The body of Christ is our eternal family. Fellow believers are our brothers and sisters in Christ, members with Christ. It’s a gift of great magnitude when our human family overlaps with our believing family. The capacity for deep fellowship exists when family members are also brothers and sisters in Christ.
I am blessed with amazing aunts and uncles on both sides of my family. This group of ten people has always had my back, as did the next older generation. It was a blessing to grow up with these men and women surrounding me, close at hand and often visited. They cheered me on, encouraged me, and impressed upon me the long view of life.
Then tragedy struck.
The Flood of 1993 changed the landscape, moved us apart, and restructured our world. All its resulting financial implications, coupled with one family calamity after another, moved us far, far away and left us bankrupt.
No traveling. No resources. Family lost. Communication from only a distance. Visits came abruptly to an end.
If you aren’t aware of the extreme value of your family, you certainly are after you’re wrenched away from them. I’m still striving to understand God’s purposes for this breach.
These events transformed us. We were stripped of our legalistic hypocrisy, and we now have real growing faith. We rely more on one another, and my husband and I came to rely to Jesus more in our exile.
Maybe we had to be in the desert (literally) for that growth to occur.
We were tested, and, as everything fell apart, we were alone facing God, highlighting our yearning need for him and his fellowship. The Lord blessed all throughout the losses, keeping us aware of his presence and continually moving us forward.
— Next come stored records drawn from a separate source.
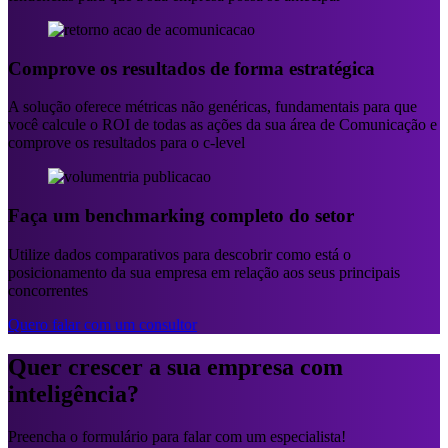
Comprove os resultados de forma estratégica
A solução oferece métricas não genéricas, fundamentais para que
você calcule o ROI de todas as ações da sua área de Comunicação e
comprove os resultados para o c-level
Faça um benchmarking completo do setor
Utilize dados comparativos para descobrir como está o
posicionamento da sua empresa em relação aos seus principais
concorrentes
Quero falar com um consultor
Quer crescer a sua empresa com
inteligência?
Preencha o formulário para falar com um especialista!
God is good, he works all things together for our good, and he is far wiser than we. It is what it is, and it was and still is for our good.
When I recently returned to see part of my extended family after the death of an uncle, I had my mind entirely focused on uplifting my aunt and cousins in any way I could. That was my focus.
Therefore, the circumstances God orchestrated surprised me. He resurfaced wounds that needed the balm of my Christian family member’s words and actions. I hadn’t recognized any wounds needed more healing, but my own inner landscape is often a mystery to me.
Somehow, through questions asked and topics discussed, some of my deepest hurts and most painful memories were brought to light. I didn’t choose the topic, and I didn’t pose the questions. I certainly had no plan to discuss any of that, but all of a sudden there was laid bare something I didn’t realize still needed a dose of medicinal balm.
In small bits in several conversation, I spoke, they listened, and they said the soothing words I needed to hear. Bam! That was it. Then on to the business at hand of warm fellowship, comforting in death, and celebrating my uncle’s life.
The experience showed me the goodness of God.
He knew I needed those brief exchanges, those few words, that sympathy. I had gone not expecting anything of the sort to occur. I had gone to minister. But there they were, ministering to me. And I came away hopeful and aware of God’s love for me to orchestrate such conversations. God is kind.
These types of “coincidences” show God’s loving hand, even when we think we’re fine. He is the one who sanctifies, and he truly has our best in mind. He continues to work all things together for our good.
As Thanksgiving draws near, consider the blessings of family, of the household of believers, and of the small and kind orchestrations God prepares that explode into our lives by his sovereign hand.